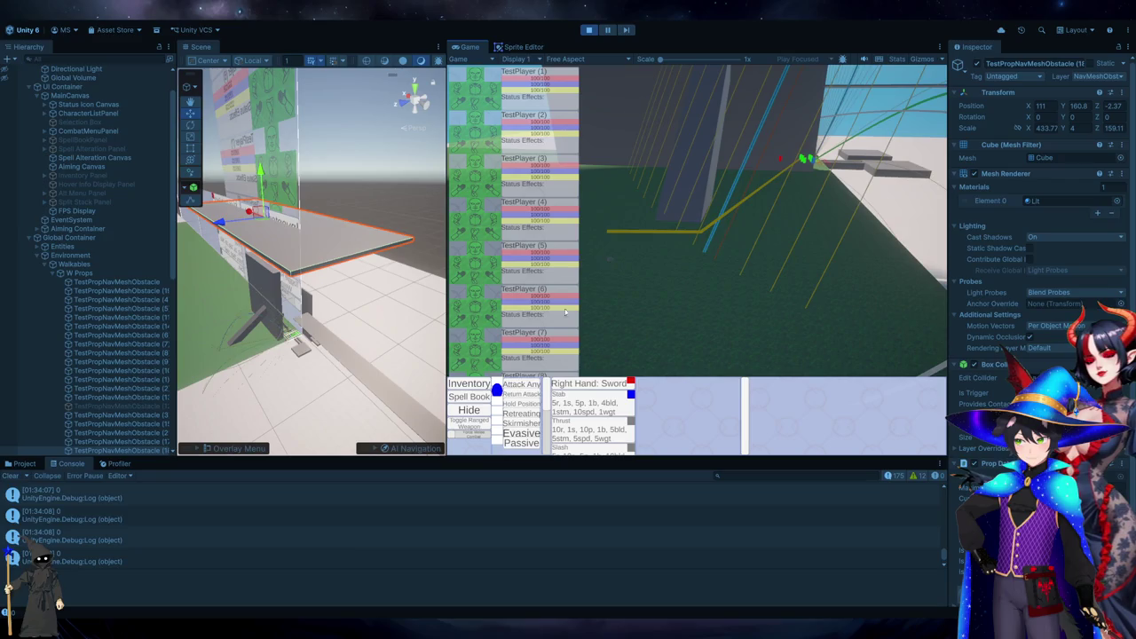
double_click(115, 566)
List all turnError references and step through them to CalculateTurnError's turnError[i] = angle assignment.
left_click(636, 298)
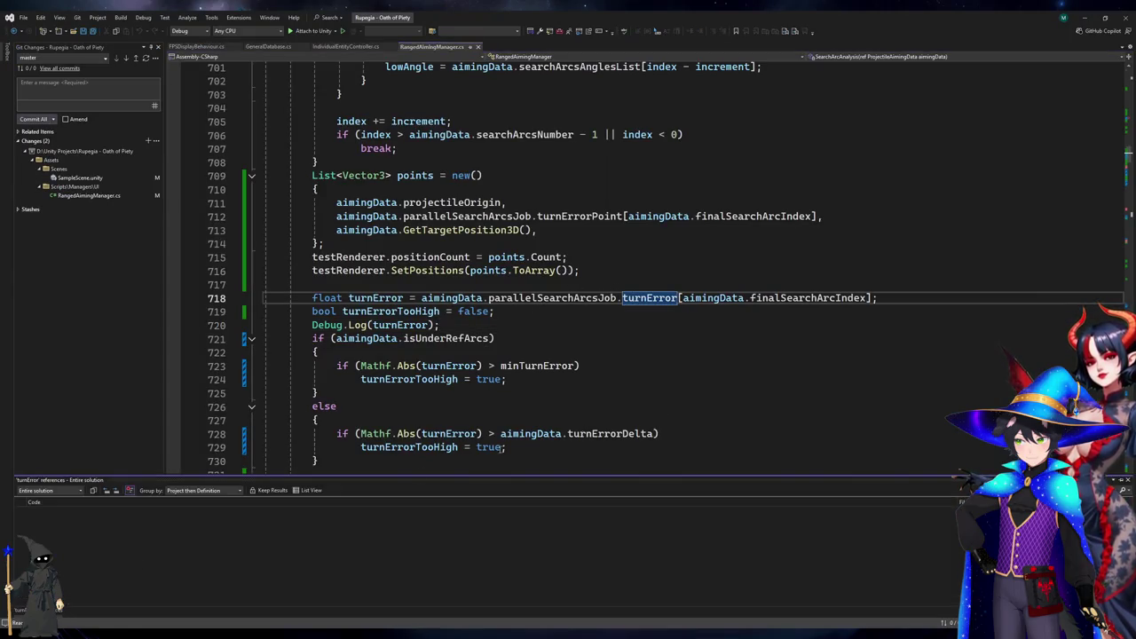
key("shift+F12")
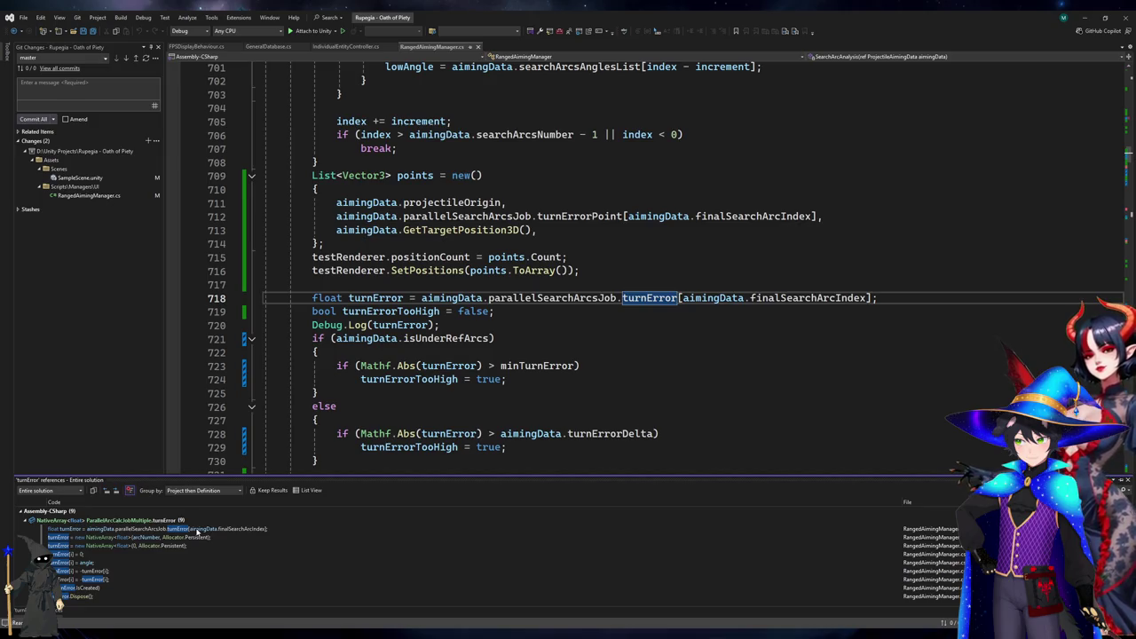
left_click(127, 571)
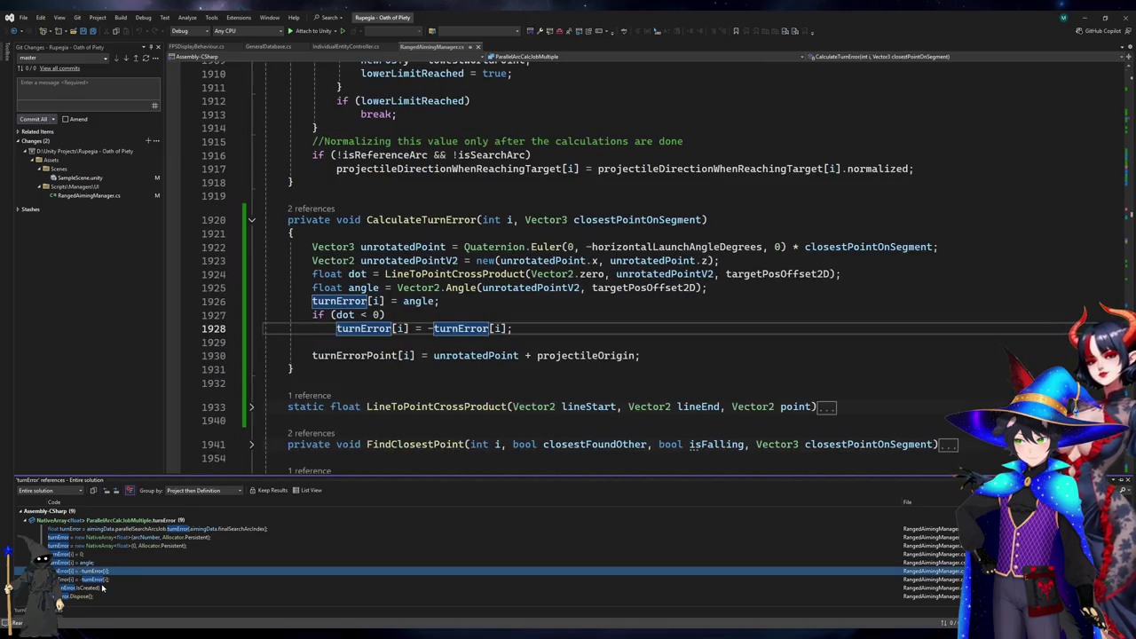
left_click(107, 587)
left_click(108, 580)
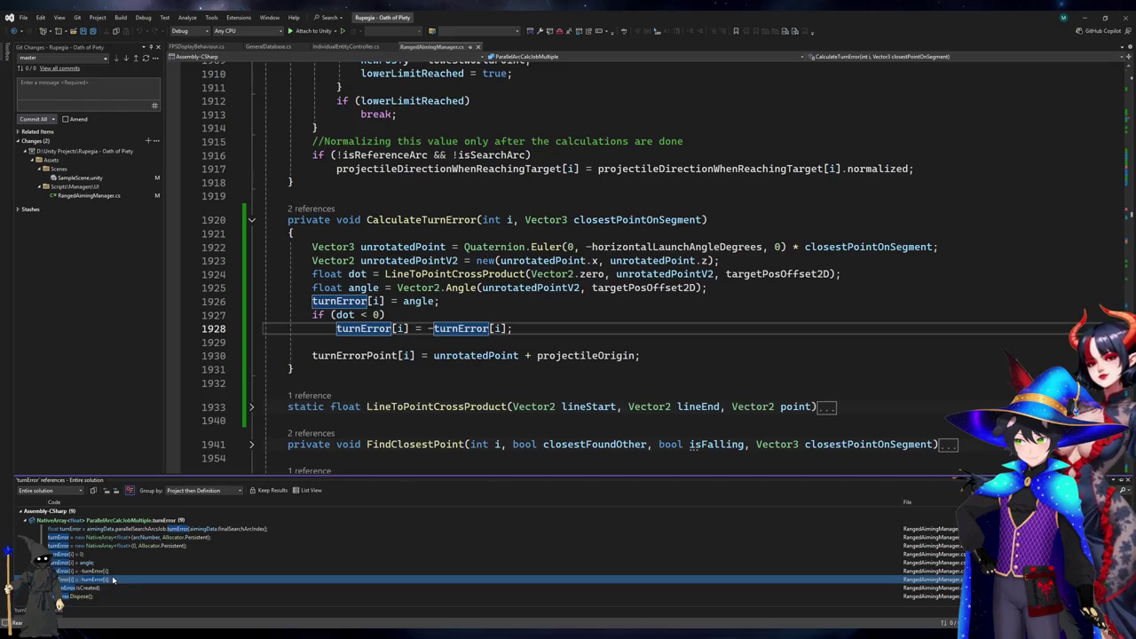
left_click(116, 572)
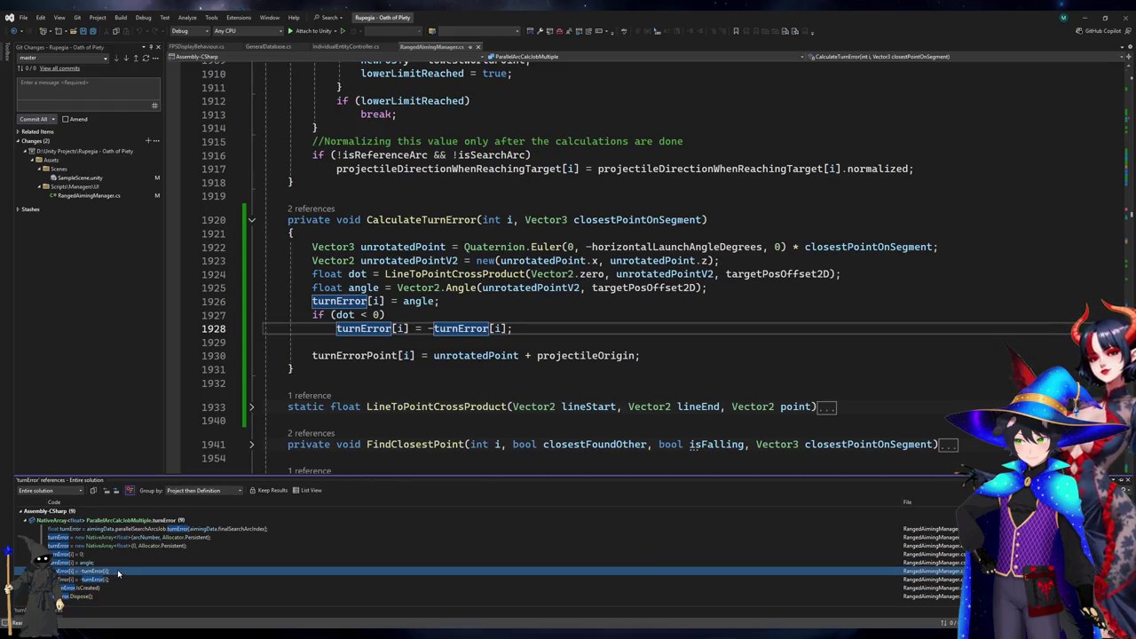
left_click(132, 565)
left_click(127, 572)
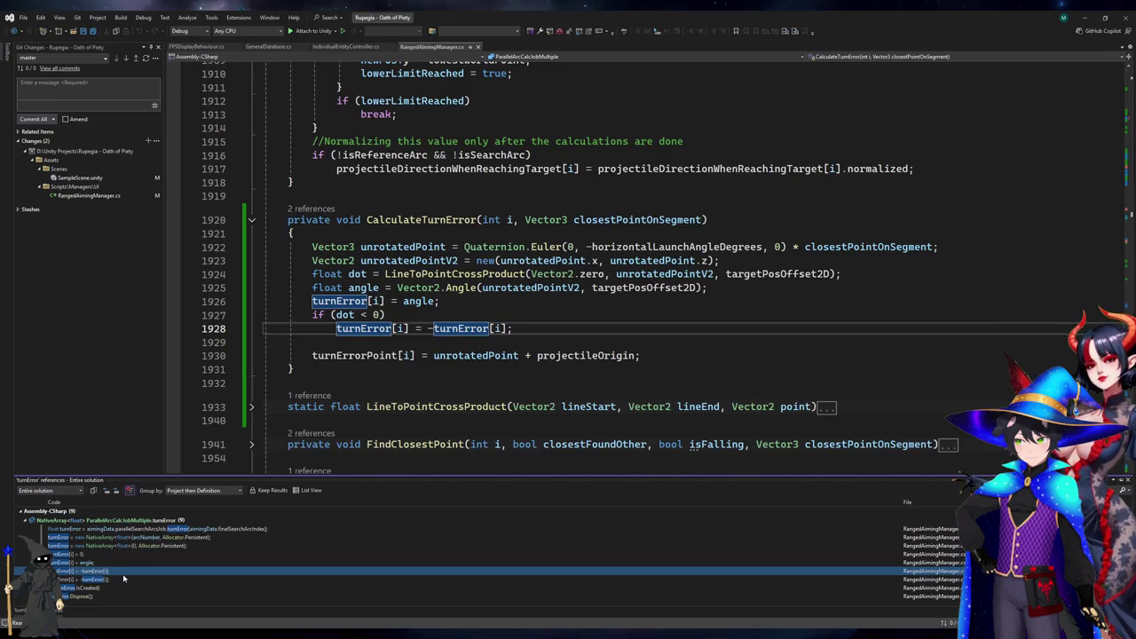
left_click(143, 564)
left_click(423, 340)
left_click(612, 302)
left_click(616, 334)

---+---

▸ **TASK BRIEF**:
A word-for-word copy of the records is needed, one that contains no pictures.

▸ **EXERCISE RESULT**:
double_click(115, 566)
List all turnError references and step through them to CalculateTurnError's turnError[i] = angle assignment.
left_click(636, 298)
key("shift+F12")
left_click(127, 571)
left_click(107, 587)
left_click(108, 580)
left_click(116, 572)
left_click(132, 565)
left_click(127, 572)
left_click(143, 564)
left_click(423, 340)
left_click(612, 302)
left_click(616, 334)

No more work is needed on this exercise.